Professor Dr. Eszter Bodnár, ELTE Eötvös Loránd University (Hungary)

Date: 27.02.2023, 6:00 p.m.
Venue: Room 101-02 | Sigmund Freud University | Freudplatz 3, 1020 Vienna

 

Constitutional systems are interrelated, and legal ideas have increasingly been exchanged between different constitutional systems. Courts play a crucial role in this global dialogue: they are almost always inspired by and often cite foreign law in their decisions.

Legal scholarship agrees that, independent of whether a court dealing with constitutional issues cites foreign law often or sporadically, there is a total lack of methodology. This often results in the ‘misuse’ of comparative law, which in turn endangers the legitimacy of the courts and the whole function of comparativism in constitutional reasoning.

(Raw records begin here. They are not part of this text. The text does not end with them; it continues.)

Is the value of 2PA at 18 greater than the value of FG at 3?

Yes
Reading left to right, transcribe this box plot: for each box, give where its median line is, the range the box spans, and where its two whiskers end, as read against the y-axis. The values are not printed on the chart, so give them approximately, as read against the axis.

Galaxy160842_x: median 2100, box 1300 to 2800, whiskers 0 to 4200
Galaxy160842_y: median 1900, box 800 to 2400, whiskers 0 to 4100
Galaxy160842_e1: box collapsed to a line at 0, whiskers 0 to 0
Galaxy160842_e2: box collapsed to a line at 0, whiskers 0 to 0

Therefore, this paper, presenting the results of my larger research project, establishes methodological standards for national and international judges on how to use comparative law in constitutional cases. The methodology is based on theoretical and empirical legal scholarship in the field, and the empirical research from my project including in-depth case analysis and interviews with judges and law clerks at three different types of courts (American-type apex court, European-type constitutional court, international human rights court).

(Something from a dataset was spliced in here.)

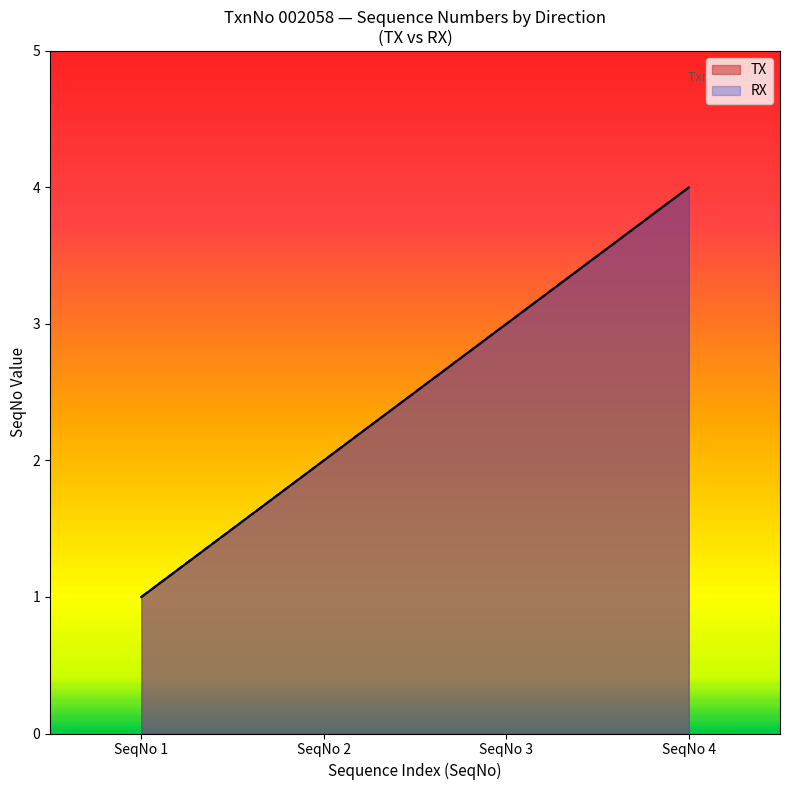

How many values in the RX series exceed 3?

1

The methodology deals with various aspects, including the selection of the examined legal systems, documents, and cases; the ways and channels of access to information; the creation of research plans; the steps of the comparing procedure; etc.

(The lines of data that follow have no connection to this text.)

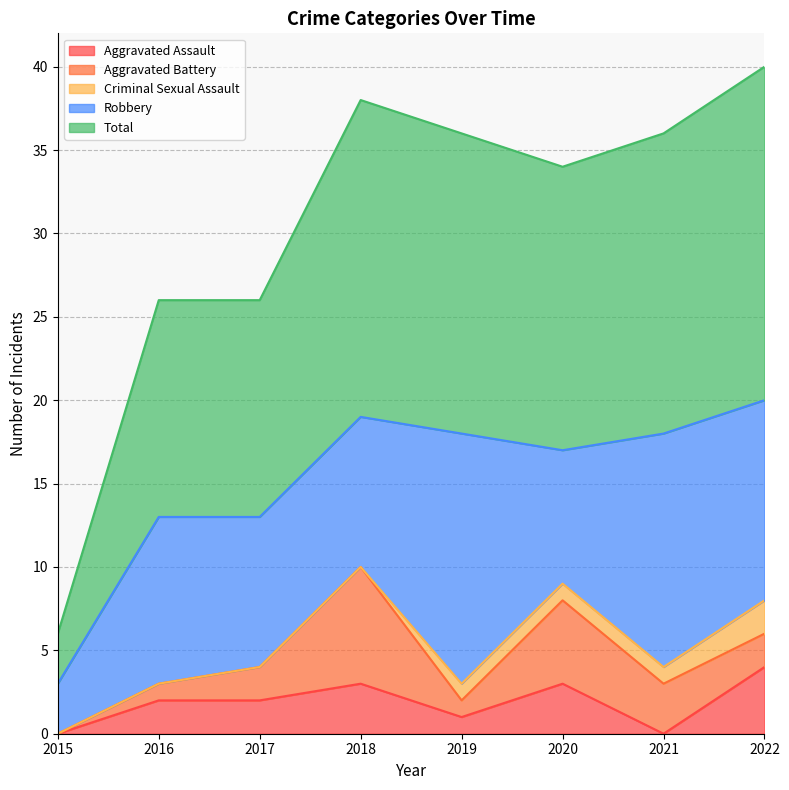

What is the difference between the maximum and minimum values in the Total series?

17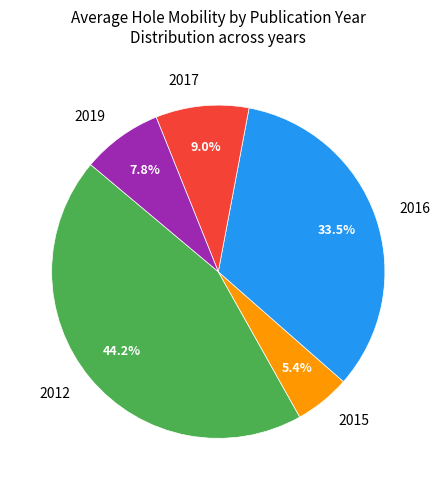

Which category has the biggest portion of the pie?

2012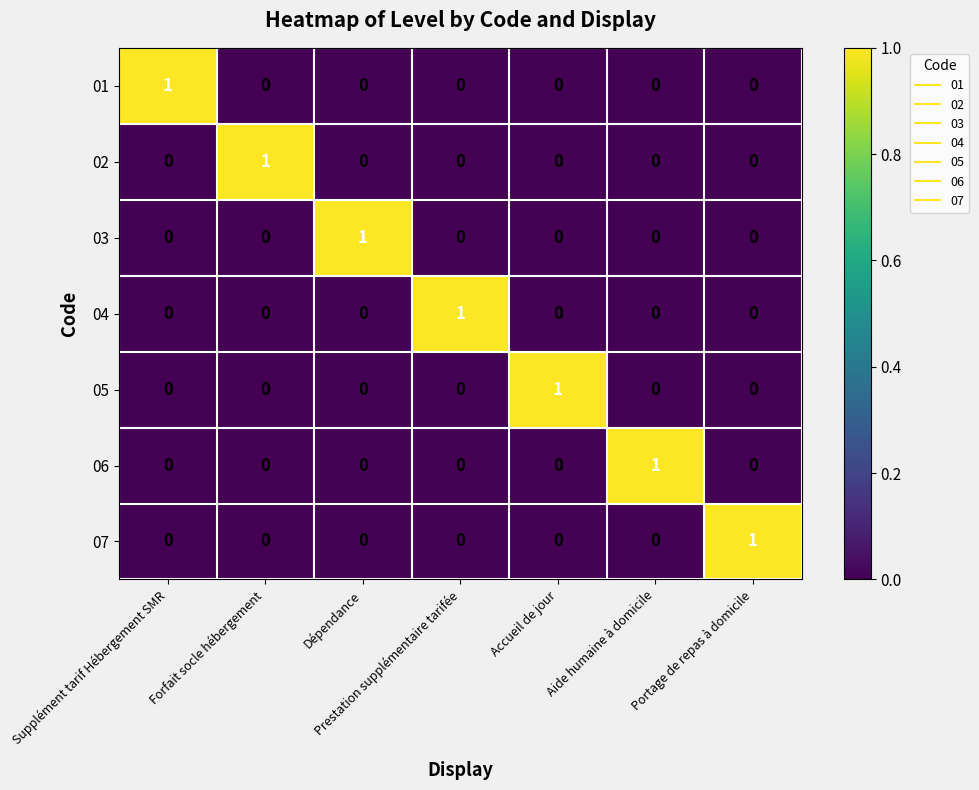

How many 06 values are between 0 and 1?

7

Finally, the paper uses concrete cases from the case law of the analyzed courts and applies to them the developed methodology to see what the results of the decision would have been when using a consequent methodological approach.

 

Please register until 26.02.23: konrad.lachmayer@jus.sfu.ac.at

Biography

Eszter Bodnár is an Associate Professor at the Faculty of Law of Eötvös Loránd University (ELTE) in Budapest, Hungary. She is also a faculty member in the Master in Electoral Policy & Administration program at the Scuola Sant’Anna, Pisa, and a Lecturer at the University of Victoria, British Columbia, Canada. She was a recipient of the Premium Excellency Postdoctoral Grant at the Hungarian Academy of Sciences, the Laureate Visiting Fellowship in Comparative Constitutional Law at the University of Melbourne, and the International Judicial Fellowship at the Federal Judicial Center, Washington, DC. She has gained teaching and research experience in Canada, Germany, France, the United States, the Czech Republic, Portugal, Italy, Greece, Austria, Latvia, Croatia, Romania, and Australia. She was an inaugural Co-Chair of the Central and Eastern European chapter of ICON-S (the International Society of Public Law). She is the Co-Editor of the first Hungarian commentary to the European Convention on Human Rights and the constitutional law textbook used by most Hungarian first-year law students. She graduated as a lawyer and afterwards worked at the Hungarian Ministry of Justice, the Hungarian National Election Office, and the Association of European Election Officials (an international NGO). Her main areas of research are comparative constitutional law, international human rights, and EU constitutional law.